Legal experts across the political spectrum have described the investigation as legally puzzling. Title IX's single-sex exception allows private colleges to maintain single-sex admissions, but the exception is structured around institutional choice, not federal enforcement of biological sex definitions. The Education Department's argument, that a women's college loses all meaning if it admits trans women, is a policy position, not a legal standard with clear statutory grounding.


Kimberly Richey, the administration's Assistant Secretary for Civil Rights, stated that allowing trans women into spaces designed for women raises serious concerns about privacy, fairness, and compliance under federal law. But no specific prior violation had been identified. The investigation itself is the mechanism for creating the appearance of one.

What Is Actually at Stake

Smith is not the only school watching. Mount Holyoke and Wellesley, both of which also admit transgender women, are equally exposed. An adverse finding against Smith, or even a prolonged investigation combined with threats to federal funding, could pressure all three institutions to change admissions policies their own communities developed and endorsed.

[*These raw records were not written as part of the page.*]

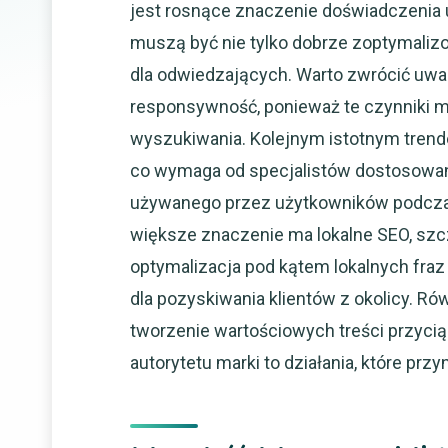
jest rosnące znaczenie doświadczenia u
muszą być nie tylko dobrze zoptymaliz
dla odwiedzających. Warto zwrócić uwa
responsywność, ponieważ te czynniki 
wyszukiwania. Kolejnym istotnym trend
co wymaga od specjalistów dostosowani
używanego przez użytkowników podcza
większe znaczenie ma lokalne SEO, szcz
optymalizacja pod kątem lokalnych fraz 
dla pozyskiwania klientów z okolicy. Ró
tworzenie wartościowych treści przyc
autorytetu marki to działania, które prz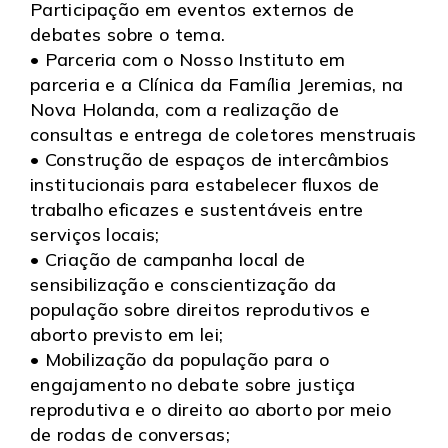
Participação em eventos externos de
debates sobre o tema.
• Parceria com o Nosso Instituto em
parceria e a Clínica da Família Jeremias, na
Nova Holanda, com a realização de
consultas e entrega de coletores menstruais
• Construção de espaços de intercâmbios
institucionais para estabelecer fluxos de
trabalho eficazes e sustentáveis entre
serviços locais;
• Criação de campanha local de
sensibilização e conscientização da
população sobre direitos reprodutivos e
aborto previsto em lei;
• Mobilização da população para o
engajamento no debate sobre justiça
reprodutiva e o direito ao aborto por meio
de rodas de conversas;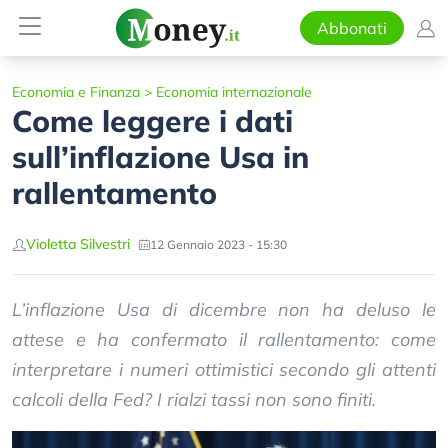
Abbonati
Economia e Finanza
>
Economia internazionale
Come leggere i dati
sull’inflazione Usa in
rallentamento
Violetta Silvestri
12 Gennaio 2023 - 15:30
L’inflazione Usa di dicembre non ha deluso le
attese e ha confermato il rallentamento: come
interpretare i numeri ottimistici secondo gli attenti
calcoli della Fed? I rialzi tassi non sono finiti.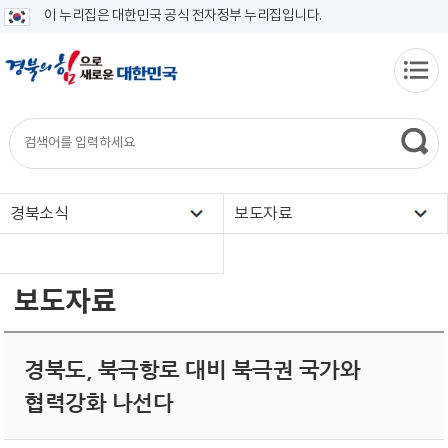
이 누리집은 대한민국 공식 전자정부 누리집입니다.
경북소식
보도자료
보도자료
경북도, 북극항로 대비 북극권 국가와
협력강화 나선다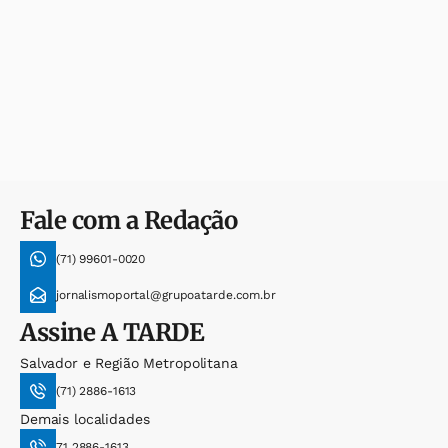
Fale com a Redação
(71) 99601-0020
jornalismoportal@grupoatarde.com.br
Assine
A TARDE
Salvador e Região Metropolitana
(71) 2886-1613
Demais localidades
71 2886-1613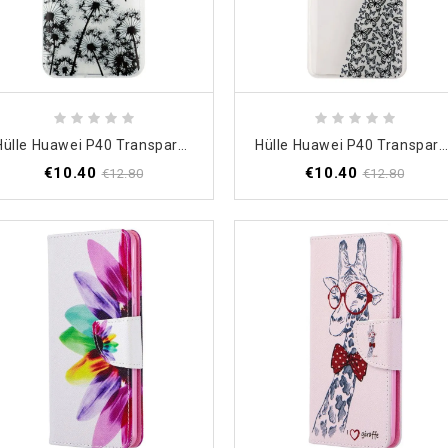
Hülle Huawei P40 Transparenter Schwarzer Löwenzahn
Hülle Huawei P40 Transparentes Schmetterlingsklei
€10.40
€10.40
€12.80
€12.80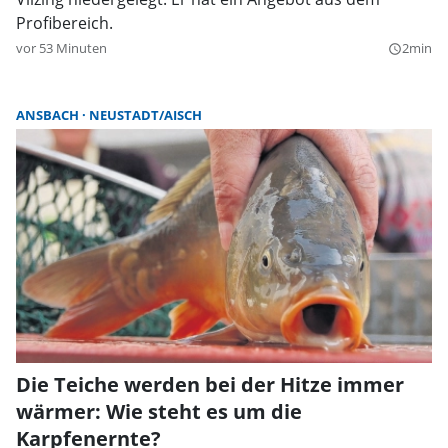
Profibereich.
vor 53 Minuten
2min
query_builder
ANSBACH
NEUSTADT/AISCH
Die Teiche werden bei der Hitze immer
wärmer: Wie steht es um die
Karpfenernte?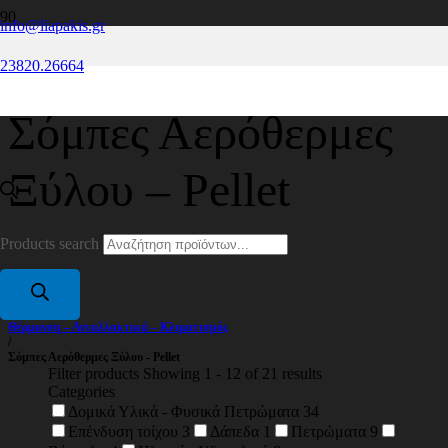
info@liapakis.gr
23820.26664
Σόμπες Αερόθερμες
Ξύλου – Pellet
Products search
Home
/
Θέρμανση – Ανταλλακτικά – Κλιματισμός
/
Σόμπες Αερόθερμες Ξύλου - Pellet
Filter products
Showing 1 - 12 of 21 results
Categories
Δομικά Υλικά - Φυσικά Πετρώματα
34
Επένδυση τοίχου
3
Δάπεδα
1
Πετρώματα
9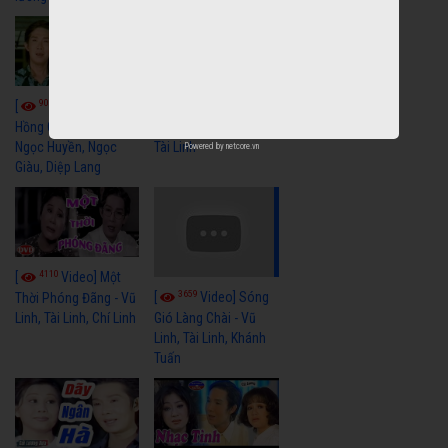
9059
7352
[
Video] Bông
[
Video] Khi
Hồng Cài Áo - Vũ Linh,
Hoa Trà Nở - Vũ Linh,
Ngọc Huyền, Ngọc
Tài Linh
Powered by
netcore.vn
Giàu, Diệp Lang
4110
[
Video] Một
3659
[
Video] Sóng
Thời Phóng Đãng - Vũ
Linh, Tài Linh, Chí Linh
Gió Làng Chài - Vũ
Linh, Tài Linh, Khánh
Tuấn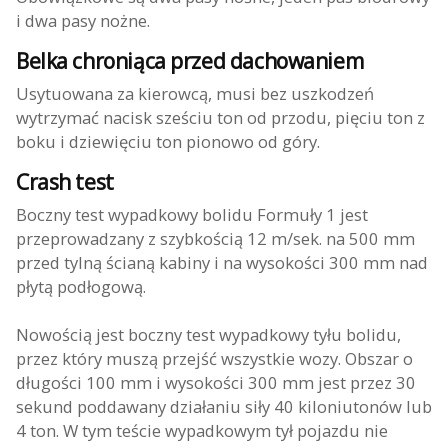
i dwa pasy nożne.
Belka chroniąca przed dachowaniem
Usytuowana za kierowcą, musi bez uszkodzeń
wytrzymać nacisk sześciu ton od przodu, pięciu ton z
boku i dziewięciu ton pionowo od góry.
Crash test
Boczny test wypadkowy bolidu Formuły 1 jest
przeprowadzany z szybkością 12 m/sek. na 500 mm
przed tylną ścianą kabiny i na wysokości 300 mm nad
płytą podłogową.
Nowością jest boczny test wypadkowy tyłu bolidu,
przez który muszą przejść wszystkie wozy. Obszar o
długości 100 mm i wysokości 300 mm jest przez 30
sekund poddawany działaniu siły 40 kiloniutonów lub
4 ton. W tym teście wypadkowym tył pojazdu nie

The broader pattern is one the administration has deployed consistently: use regulatory investigations and the threat of federal funding withdrawal to reshape institutional behavior without passing new legislation. Universities, hospitals, and law firms have all faced versions of this pressure. The legal basis does not always have to be airtight. The leverage is the investigation itself.


The Deeper Question

Women's colleges were founded to give women access to the highest levels of education at a time when most institutions would not admit them. Their identity has never been static. Smith's 2015 decision to admit trans women was made after years of student organizing and institutional deliberation. The federal government is now inserting itself into that deliberation, not because any student was harmed, but because the administration disagrees with the conclusion Smith reached. That is a different kind of civil rights claim than the ones Title IX was designed to address.